March 2020 in Parma: the ambulance sirens are incessant, day and night, helicopters come and go from all over the city and the provinces, to the hospital. Health services hold up, but with great effort. If you are not feeling well, they tell you to stay at home and not go to the emergency room for any reason and contact your doctor. You feel trapped, you only hope not to get sick, while the people around you, even young people, old classmates, doctors, neighbors, people you know, they die in a hospital, alone, without their families. If a family member is hospitalized, you’re not allowed to go there, you can only call the doctor, ask for news and wait. And hope not to receive a phone call from the hospital.
In a situation like this a city had to react and Parma did.
The Municipality of Parma published useful indications provided to counter the spread of COVID19 in various languages: Albanian, Arabic, Chinese, English, French, Hindi, Romanian. Furthermore, the Municipality produced several documents for its employees but also for the citizenship recommending to stay at home and make sure people stay home with the help of law enforcement. If you go out, you need a declaration, if you haven’t, you’re fined.
The Mayor, Federico Pizzarotti, constantly updates the citizens about news, initiatives, for example how to ask for shopping vouchers, how to deal with the virus or simply to comfort citizens.
Italy is a country where a large number of citizens practice volunteering in various forms: according to ISTAT the estimated number of volunteers in Italy is 6.63 million people (total volunteering rate equal to 12.6%). And the mayors can rely on the dense network of volunteering.
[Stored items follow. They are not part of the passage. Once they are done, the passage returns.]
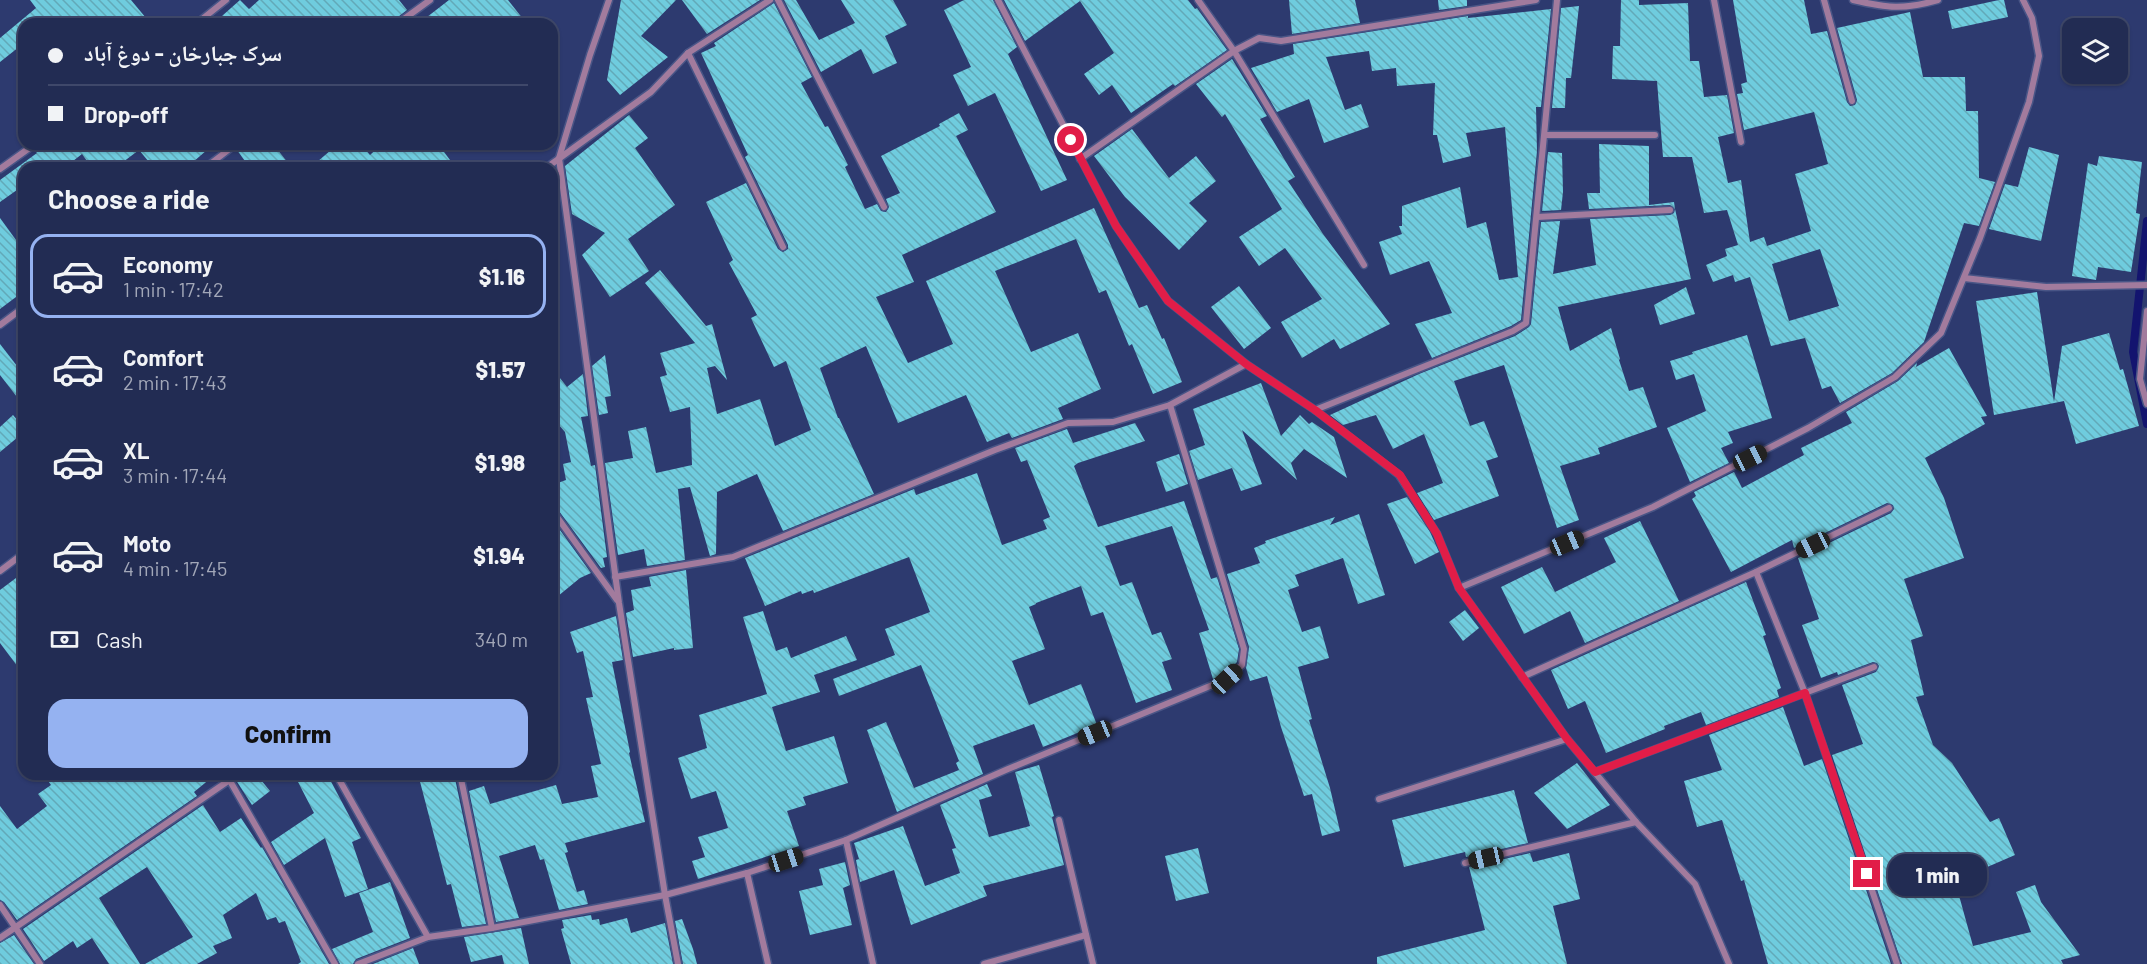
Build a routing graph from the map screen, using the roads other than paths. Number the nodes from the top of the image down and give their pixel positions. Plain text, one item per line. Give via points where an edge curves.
1 (226, 0) edge
2 (430, 0) edge
3 (609, 0) edge
4 (770, 0) edge
5 (778, 0) edge
6 (998, 0) edge
7 (1198, 0) edge
8 (1536, 0) edge
9 (1557, 0) edge
10 (1714, 0) edge
11 (1824, 0) edge
12 (1853, 0) edge
13 (1938, 0) edge
14 (2023, 0) edge
15 (204, 18) edge
16 (405, 18) edge
17 (1234, 51) junction
18 (688, 53) junction
19 (1852, 101) dead end
20 (1545, 135) junction
21 (1655, 135) dead end
22 (1741, 142) dead end
23 (26, 150) edge
24 (228, 150) edge
25 (559, 158) junction
26 (1080, 159) junction
27 (213, 162) edge
28 (554, 162) edge
29 (0, 169) edge
30 (884, 207) dead end
31 (1670, 210) dead end
32 (1538, 217) junction
33 (783, 247) dead end
34 (1364, 265) dead end
35 (1964, 278) junction
36 (2147, 285) edge
37 (2147, 311) edge
38 (18, 312) edge
39 (0, 325) edge
40 (1246, 364) junction
41 (2147, 404) edge
42 (1170, 405) junction
43 (1315, 410) junction
44 (1889, 508) dead end
45 (558, 518) edge
46 (18, 557) edge
47 (0, 570) edge
48 (1756, 572) junction
49 (615, 577) junction
50 (1459, 588) junction
51 (619, 603) junction
52 (1874, 667) dead end
53 (1522, 677) junction
54 (1805, 693) junction
55 (1567, 739) junction
56 (1595, 772) junction
57 (224, 780) edge
58 (230, 780) edge
59 (339, 780) edge
60 (461, 780) edge
61 (1379, 800) dead end
62 (1059, 820) dead end
63 (1636, 822) junction
64 (846, 840) junction
65 (1465, 863) dead end
66 (747, 873) junction
67 (665, 895) junction
68 (0, 905) edge
69 (15, 927) junction
70 (492, 928) junction
71 (1086, 935) junction
72 (428, 937) junction
73 (0, 938) edge
74 (40, 964) edge
75 (335, 964) edge
76 (358, 964) edge
77 (678, 964) edge
78 (768, 964) edge
79 (873, 964) edge
80 (984, 964) edge
81 (1093, 964) edge
82 (1729, 964) edge
83 (1897, 964) edge

1 - 15 street
2 - 16 street
3 - 25 street
4 - 18 street
5 - 30 street
6 - 26 street
7 - 17 street
8 - 17 street via 1281,41 1259,38
9 - 20 street
10 - 22 street
11 - 19 street
12 - 13 street via 1888,8
14 - 35 street via 2032,18 2039,56 2029,102
17 - 26 street
17 - 34 street
18 - 25 street via 651,92
18 - 33 street
20 - 21 street
20 - 32 street
23 - 29 street
24 - 27 street
25 - 28 street
25 - 49 street
26 - 40 street via 1116,226 1168,301
31 - 32 street
32 - 43 street via 1526,323
35 - 36 street via 2046,287
35 - 50 street via 1941,333 1895,377 1808,428 1653,507
37 - 41 street via 2140,379
38 - 39 street
40 - 42 street
40 - 43 street
42 - 49 street via 1113,422 1068,423 733,557
42 - 64 street via 1244,649 1242,665 1227,679
43 - 50 street via 1400,475 1437,534
44 - 48 street
45 - 51 street
46 - 47 street
48 - 53 street
48 - 54 street
49 - 51 street
50 - 53 street
51 - 67 street
52 - 54 street
53 - 55 street
54 - 56 street
54 - 83 street
55 - 56 street
55 - 61 street
56 - 63 street
57 - 69 street
58 - 75 street
59 - 72 street
60 - 70 street
62 - 71 street
63 - 65 street
63 - 82 street via 1695,884
64 - 66 street
64 - 79 street
66 - 67 street
66 - 78 street
67 - 70 street
67 - 77 street
68 - 69 street
69 - 73 street
69 - 74 street
70 - 72 street
71 - 80 street
71 - 81 street
72 - 76 street

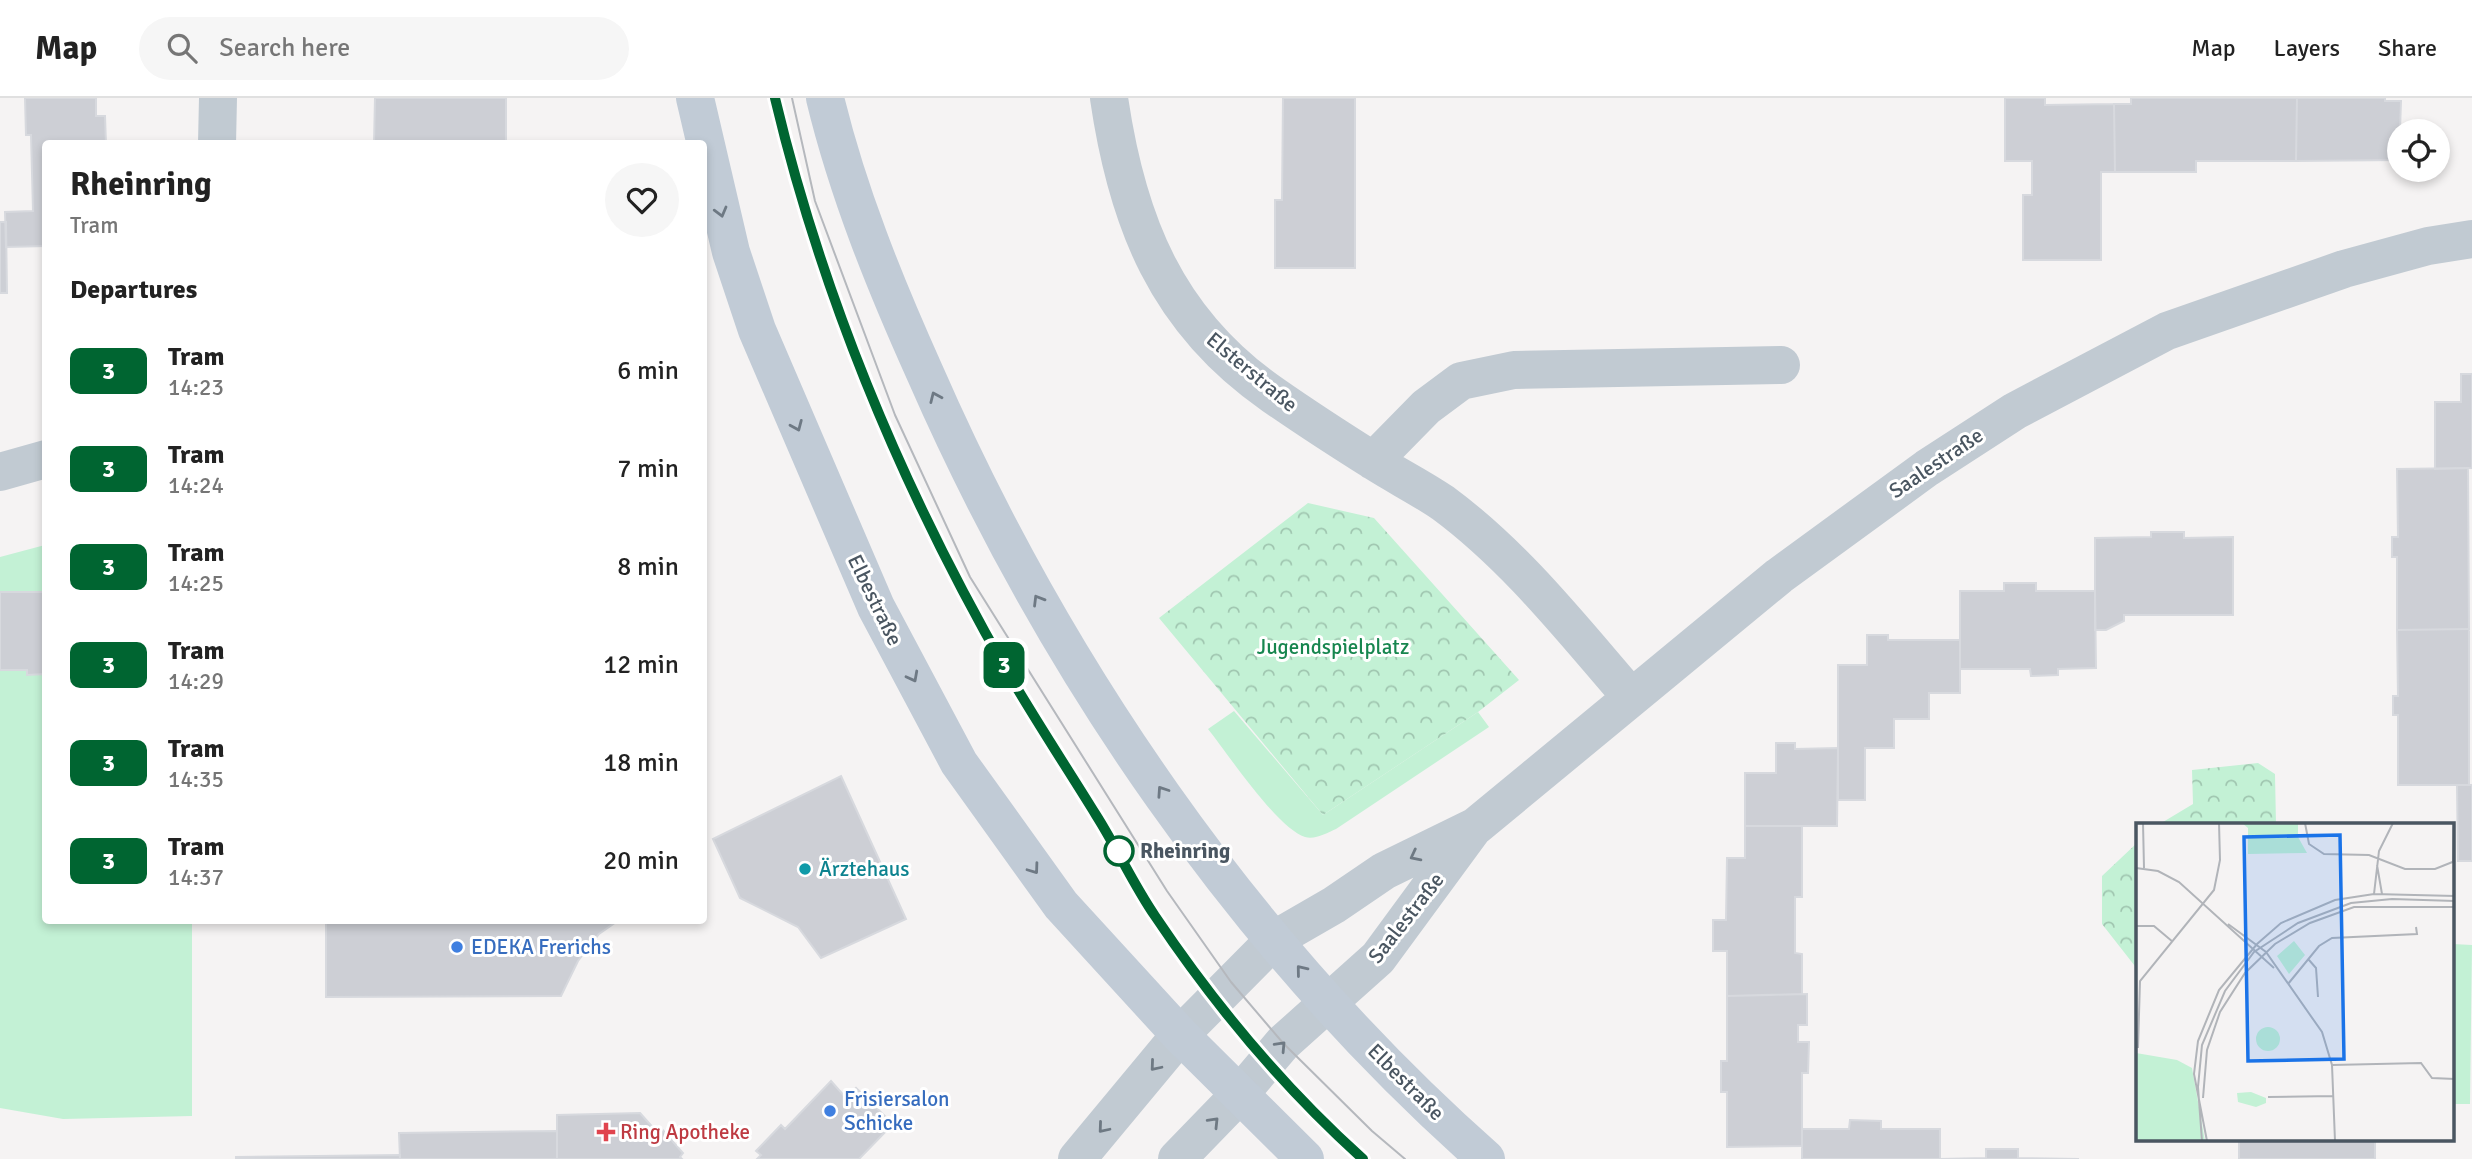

In the field there are among others Caritas, Banco Alimentare, but also many large and small secular and Catholic associations, in addition to the volunteers of the Civil Protection.
The world of organized volunteering is then flanked by that spontaneous of simple citizens who set in motion to guarantee food to those in difficulty: dishes in single portions to be distributed to the poor of the town hall and to the homeless and homeless migrants who live in the street, crowdfunding for the hospital, bring groceries or medicines directly to the home of older people, and so forth. In Parma, many associations are giving their great contribution to the emergency. And people are making their contribution by staying at home (apart from a few irresponsible people) but Parma didn’t stop even though people work from home and street are nearly desert.
International talents in a crisis
As for the internationals, those who work in the companies, they either work from home or go staggered to work (like all the other employees); those in the University work or study from home because universities are closed and schools too. Parma has many University students currently on the move abroad with the Erasmus + and Overworld programs, The University of Parma is putting in place strengths and energies to support its students in these difficult days, and social tools are among the most used, because they are immediate and widespread. A Facebook group was activated, and students were invited to register and divided according to the countries in which the students currently stay. The group, called "COVID-19 UNIPR outgoing students", has now registered over 200 students who are currently in European and non-European universities thanks to exchange programs with the University
Of the 346 students who are studying in foreign universities, more than half (164) remained abroad: the majority (108, 65.8%) freely chose to stay, while 16.5% would like to return but they don’t either because there aren’t means of transport (trains, planes) or because they fear difficulties for the journey or for the interruption of the study period and prefer to stay where they are.